Records: Begin
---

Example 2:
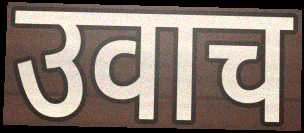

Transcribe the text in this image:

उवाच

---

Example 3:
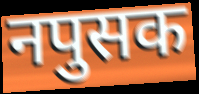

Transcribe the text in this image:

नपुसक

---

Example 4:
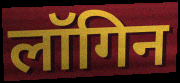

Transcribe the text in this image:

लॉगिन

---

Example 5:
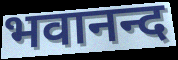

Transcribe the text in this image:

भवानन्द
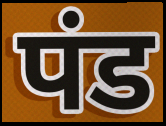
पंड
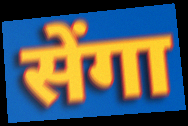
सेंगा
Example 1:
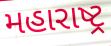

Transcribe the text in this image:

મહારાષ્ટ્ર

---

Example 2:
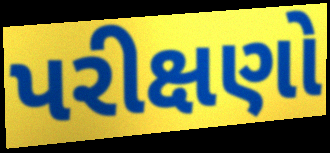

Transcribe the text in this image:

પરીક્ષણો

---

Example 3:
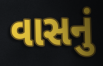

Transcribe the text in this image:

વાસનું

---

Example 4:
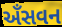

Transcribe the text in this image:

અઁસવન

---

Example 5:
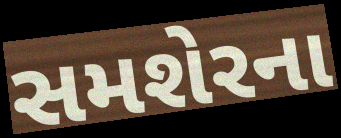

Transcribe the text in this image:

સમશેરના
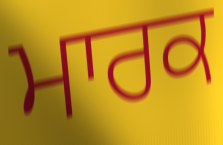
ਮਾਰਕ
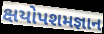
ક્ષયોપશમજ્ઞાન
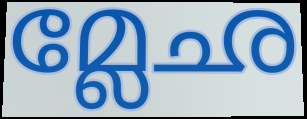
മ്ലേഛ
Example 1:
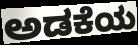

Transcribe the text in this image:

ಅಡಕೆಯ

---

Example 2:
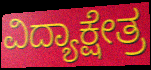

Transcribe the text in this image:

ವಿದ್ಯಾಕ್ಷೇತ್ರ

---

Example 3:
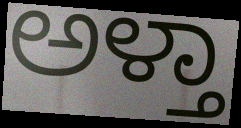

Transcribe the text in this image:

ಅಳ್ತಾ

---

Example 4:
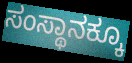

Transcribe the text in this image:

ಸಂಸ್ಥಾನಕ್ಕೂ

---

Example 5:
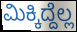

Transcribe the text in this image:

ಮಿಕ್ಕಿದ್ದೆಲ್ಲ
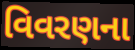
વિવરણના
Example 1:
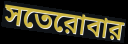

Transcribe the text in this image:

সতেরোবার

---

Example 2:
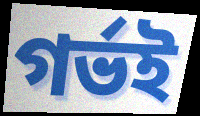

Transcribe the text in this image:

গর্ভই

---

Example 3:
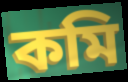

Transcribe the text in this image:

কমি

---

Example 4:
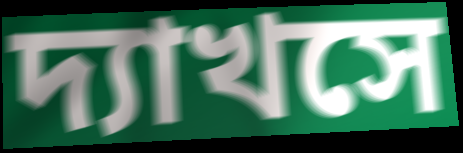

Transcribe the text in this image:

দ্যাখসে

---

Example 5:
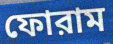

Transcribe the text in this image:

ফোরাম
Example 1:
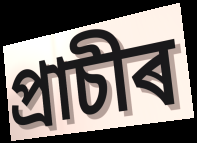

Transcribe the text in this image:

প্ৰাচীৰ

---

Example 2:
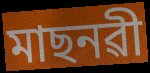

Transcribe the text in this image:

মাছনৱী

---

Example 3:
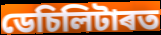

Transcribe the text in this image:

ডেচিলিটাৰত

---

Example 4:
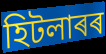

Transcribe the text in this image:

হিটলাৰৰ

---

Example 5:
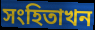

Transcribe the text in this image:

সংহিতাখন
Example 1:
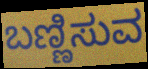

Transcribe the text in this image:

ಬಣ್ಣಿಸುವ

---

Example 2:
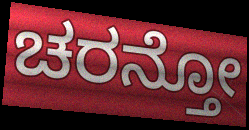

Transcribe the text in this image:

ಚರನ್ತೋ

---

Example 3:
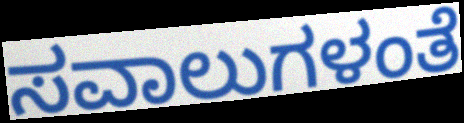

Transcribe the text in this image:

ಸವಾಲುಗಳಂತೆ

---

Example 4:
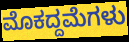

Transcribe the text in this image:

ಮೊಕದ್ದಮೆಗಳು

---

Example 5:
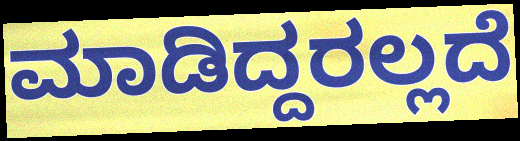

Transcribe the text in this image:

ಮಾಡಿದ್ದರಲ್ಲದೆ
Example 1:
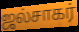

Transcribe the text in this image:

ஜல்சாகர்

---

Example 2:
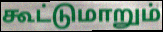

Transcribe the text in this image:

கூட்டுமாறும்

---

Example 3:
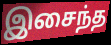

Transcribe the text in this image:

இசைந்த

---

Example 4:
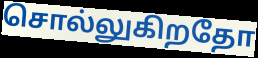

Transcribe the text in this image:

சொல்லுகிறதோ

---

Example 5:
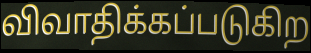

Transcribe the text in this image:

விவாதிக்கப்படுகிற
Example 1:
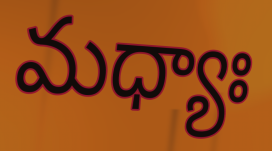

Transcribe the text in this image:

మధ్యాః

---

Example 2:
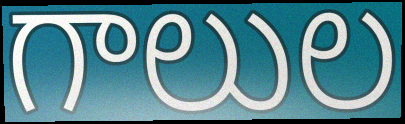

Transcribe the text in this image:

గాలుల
Records: End
What to work on: Set down all of the material above exactly as written, leaving the pictures out.

Solution below:
---

Example 2:

Transcribe the text in this image:

उवाच

---

Example 3:

Transcribe the text in this image:

नपुसक

---

Example 4:

Transcribe the text in this image:

लॉगिन

---

Example 5:

Transcribe the text in this image:

भवानन्द
पंड
सेंगा
Example 1:

Transcribe the text in this image:

મહારાષ્ટ્ર

---

Example 2:

Transcribe the text in this image:

પરીક્ષણો

---

Example 3:

Transcribe the text in this image:

વાસનું

---

Example 4:

Transcribe the text in this image:

અઁસવન

---

Example 5:

Transcribe the text in this image:

સમશેરના
ਮਾਰਕ
ક્ષયોપશમજ્ઞાન
മ്ലേഛ
Example 1:

Transcribe the text in this image:

ಅಡಕೆಯ

---

Example 2:

Transcribe the text in this image:

ವಿದ್ಯಾಕ್ಷೇತ್ರ

---

Example 3:

Transcribe the text in this image:

ಅಳ್ತಾ

---

Example 4:

Transcribe the text in this image:

ಸಂಸ್ಥಾನಕ್ಕೂ

---

Example 5:

Transcribe the text in this image:

ಮಿಕ್ಕಿದ್ದೆಲ್ಲ
વિવરણના
Example 1:

Transcribe the text in this image:

সতেরোবার

---

Example 2:

Transcribe the text in this image:

গর্ভই

---

Example 3:

Transcribe the text in this image:

কমি

---

Example 4:

Transcribe the text in this image:

দ্যাখসে

---

Example 5:

Transcribe the text in this image:

ফোরাম
Example 1:

Transcribe the text in this image:

প্ৰাচীৰ

---

Example 2:

Transcribe the text in this image:

মাছনৱী

---

Example 3:

Transcribe the text in this image:

ডেচিলিটাৰত

---

Example 4:

Transcribe the text in this image:

হিটলাৰৰ

---

Example 5:

Transcribe the text in this image:

সংহিতাখন
Example 1:

Transcribe the text in this image:

ಬಣ್ಣಿಸುವ

---

Example 2:

Transcribe the text in this image:

ಚರನ್ತೋ

---

Example 3:

Transcribe the text in this image:

ಸವಾಲುಗಳಂತೆ

---

Example 4:

Transcribe the text in this image:

ಮೊಕದ್ದಮೆಗಳು

---

Example 5:

Transcribe the text in this image:

ಮಾಡಿದ್ದರಲ್ಲದೆ
Example 1:

Transcribe the text in this image:

ஜல்சாகர்

---

Example 2:

Transcribe the text in this image:

கூட்டுமாறும்

---

Example 3:

Transcribe the text in this image:

இசைந்த

---

Example 4:

Transcribe the text in this image:

சொல்லுகிறதோ

---

Example 5:

Transcribe the text in this image:

விவாதிக்கப்படுகிற
Example 1:

Transcribe the text in this image:

మధ్యాః

---

Example 2:

Transcribe the text in this image:

గాలుల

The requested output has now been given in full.